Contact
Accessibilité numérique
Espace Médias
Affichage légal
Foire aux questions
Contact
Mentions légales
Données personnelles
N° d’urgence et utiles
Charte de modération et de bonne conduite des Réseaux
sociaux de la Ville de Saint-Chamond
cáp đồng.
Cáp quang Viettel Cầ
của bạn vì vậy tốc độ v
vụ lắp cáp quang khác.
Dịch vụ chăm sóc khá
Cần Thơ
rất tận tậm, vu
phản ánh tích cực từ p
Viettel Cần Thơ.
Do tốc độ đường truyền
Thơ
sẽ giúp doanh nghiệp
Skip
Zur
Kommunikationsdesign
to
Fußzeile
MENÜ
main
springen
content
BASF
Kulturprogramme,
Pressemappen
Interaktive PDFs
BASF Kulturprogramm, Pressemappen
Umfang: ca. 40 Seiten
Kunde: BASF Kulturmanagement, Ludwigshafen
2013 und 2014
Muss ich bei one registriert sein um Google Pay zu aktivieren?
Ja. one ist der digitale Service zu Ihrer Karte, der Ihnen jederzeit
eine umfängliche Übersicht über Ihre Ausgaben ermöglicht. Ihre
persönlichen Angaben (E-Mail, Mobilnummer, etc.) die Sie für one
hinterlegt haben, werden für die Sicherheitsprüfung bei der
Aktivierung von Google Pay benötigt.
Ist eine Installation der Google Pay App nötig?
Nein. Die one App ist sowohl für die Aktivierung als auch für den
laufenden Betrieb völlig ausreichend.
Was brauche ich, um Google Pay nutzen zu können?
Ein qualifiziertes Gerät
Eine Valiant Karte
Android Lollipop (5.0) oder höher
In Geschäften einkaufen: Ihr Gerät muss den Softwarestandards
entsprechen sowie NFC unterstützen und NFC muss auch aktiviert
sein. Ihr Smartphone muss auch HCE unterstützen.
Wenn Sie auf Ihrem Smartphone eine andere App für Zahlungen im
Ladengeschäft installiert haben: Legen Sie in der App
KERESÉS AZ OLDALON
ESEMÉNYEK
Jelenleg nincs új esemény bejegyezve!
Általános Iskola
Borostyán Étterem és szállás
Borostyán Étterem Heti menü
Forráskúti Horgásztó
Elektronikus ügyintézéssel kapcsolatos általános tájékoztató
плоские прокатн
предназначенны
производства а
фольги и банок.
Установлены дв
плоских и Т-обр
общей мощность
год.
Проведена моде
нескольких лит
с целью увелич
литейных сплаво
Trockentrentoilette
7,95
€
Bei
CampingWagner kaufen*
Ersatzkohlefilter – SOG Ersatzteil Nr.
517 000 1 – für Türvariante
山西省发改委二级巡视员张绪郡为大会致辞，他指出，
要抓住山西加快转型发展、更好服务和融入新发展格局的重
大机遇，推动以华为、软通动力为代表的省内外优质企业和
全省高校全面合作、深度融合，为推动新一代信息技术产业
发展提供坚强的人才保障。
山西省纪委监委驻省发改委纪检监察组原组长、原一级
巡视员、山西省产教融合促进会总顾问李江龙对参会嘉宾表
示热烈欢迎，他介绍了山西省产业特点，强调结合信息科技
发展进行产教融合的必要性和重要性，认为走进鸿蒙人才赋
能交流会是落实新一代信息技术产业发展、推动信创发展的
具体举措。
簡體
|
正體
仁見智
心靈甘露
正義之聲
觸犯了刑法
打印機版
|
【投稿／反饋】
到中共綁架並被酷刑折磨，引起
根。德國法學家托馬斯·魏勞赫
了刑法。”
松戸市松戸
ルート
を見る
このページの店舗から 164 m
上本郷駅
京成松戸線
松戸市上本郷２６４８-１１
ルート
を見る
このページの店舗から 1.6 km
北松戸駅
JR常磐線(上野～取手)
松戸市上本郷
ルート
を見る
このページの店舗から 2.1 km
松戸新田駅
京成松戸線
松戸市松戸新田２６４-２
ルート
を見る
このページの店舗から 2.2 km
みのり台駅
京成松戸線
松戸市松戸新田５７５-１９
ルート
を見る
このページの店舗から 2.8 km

--------------------------------------------------

## Prompt
The answer must be every record above, repeated exactly as written.

## Answer for the task
Contact
Accessibilité numérique
Espace Médias
Affichage légal
Foire aux questions
Contact
Mentions légales
Données personnelles
N° d’urgence et utiles
Charte de modération et de bonne conduite des Réseaux
sociaux de la Ville de Saint-Chamond
cáp đồng.
Cáp quang Viettel Cầ
của bạn vì vậy tốc độ v
vụ lắp cáp quang khác.
Dịch vụ chăm sóc khá
Cần Thơ
rất tận tậm, vu
phản ánh tích cực từ p
Viettel Cần Thơ.
Do tốc độ đường truyền
Thơ
sẽ giúp doanh nghiệp
Skip
Zur
Kommunikationsdesign
to
Fußzeile
MENÜ
main
springen
content
BASF
Kulturprogramme,
Pressemappen
Interaktive PDFs
BASF Kulturprogramm, Pressemappen
Umfang: ca. 40 Seiten
Kunde: BASF Kulturmanagement, Ludwigshafen
2013 und 2014
Muss ich bei one registriert sein um Google Pay zu aktivieren?
Ja. one ist der digitale Service zu Ihrer Karte, der Ihnen jederzeit
eine umfängliche Übersicht über Ihre Ausgaben ermöglicht. Ihre
persönlichen Angaben (E-Mail, Mobilnummer, etc.) die Sie für one
hinterlegt haben, werden für die Sicherheitsprüfung bei der
Aktivierung von Google Pay benötigt.
Ist eine Installation der Google Pay App nötig?
Nein. Die one App ist sowohl für die Aktivierung als auch für den
laufenden Betrieb völlig ausreichend.
Was brauche ich, um Google Pay nutzen zu können?
Ein qualifiziertes Gerät
Eine Valiant Karte
Android Lollipop (5.0) oder höher
In Geschäften einkaufen: Ihr Gerät muss den Softwarestandards
entsprechen sowie NFC unterstützen und NFC muss auch aktiviert
sein. Ihr Smartphone muss auch HCE unterstützen.
Wenn Sie auf Ihrem Smartphone eine andere App für Zahlungen im
Ladengeschäft installiert haben: Legen Sie in der App
KERESÉS AZ OLDALON
ESEMÉNYEK
Jelenleg nincs új esemény bejegyezve!
Általános Iskola
Borostyán Étterem és szállás
Borostyán Étterem Heti menü
Forráskúti Horgásztó
Elektronikus ügyintézéssel kapcsolatos általános tájékoztató
плоские прокатн
предназначенны
производства а
фольги и банок.
Установлены дв
плоских и Т-обр
общей мощность
год.
Проведена моде
нескольких лит
с целью увелич
литейных сплаво
Trockentrentoilette
7,95
€
Bei
CampingWagner kaufen*
Ersatzkohlefilter – SOG Ersatzteil Nr.
517 000 1 – für Türvariante
山西省发改委二级巡视员张绪郡为大会致辞，他指出，
要抓住山西加快转型发展、更好服务和融入新发展格局的重
大机遇，推动以华为、软通动力为代表的省内外优质企业和
全省高校全面合作、深度融合，为推动新一代信息技术产业
发展提供坚强的人才保障。
山西省纪委监委驻省发改委纪检监察组原组长、原一级
巡视员、山西省产教融合促进会总顾问李江龙对参会嘉宾表
示热烈欢迎，他介绍了山西省产业特点，强调结合信息科技
发展进行产教融合的必要性和重要性，认为走进鸿蒙人才赋
能交流会是落实新一代信息技术产业发展、推动信创发展的
具体举措。
簡體
|
正體
仁見智
心靈甘露
正義之聲
觸犯了刑法
打印機版
|
【投稿／反饋】
到中共綁架並被酷刑折磨，引起
根。德國法學家托馬斯·魏勞赫
了刑法。”
松戸市松戸
ルート
を見る
このページの店舗から 164 m
上本郷駅
京成松戸線
松戸市上本郷２６４８-１１
ルート
を見る
このページの店舗から 1.6 km
北松戸駅
JR常磐線(上野～取手)
松戸市上本郷
ルート
を見る
このページの店舗から 2.1 km
松戸新田駅
京成松戸線
松戸市松戸新田２６４-２
ルート
を見る
このページの店舗から 2.2 km
みのり台駅
京成松戸線
松戸市松戸新田５７５-１９
ルート
を見る
このページの店舗から 2.8 km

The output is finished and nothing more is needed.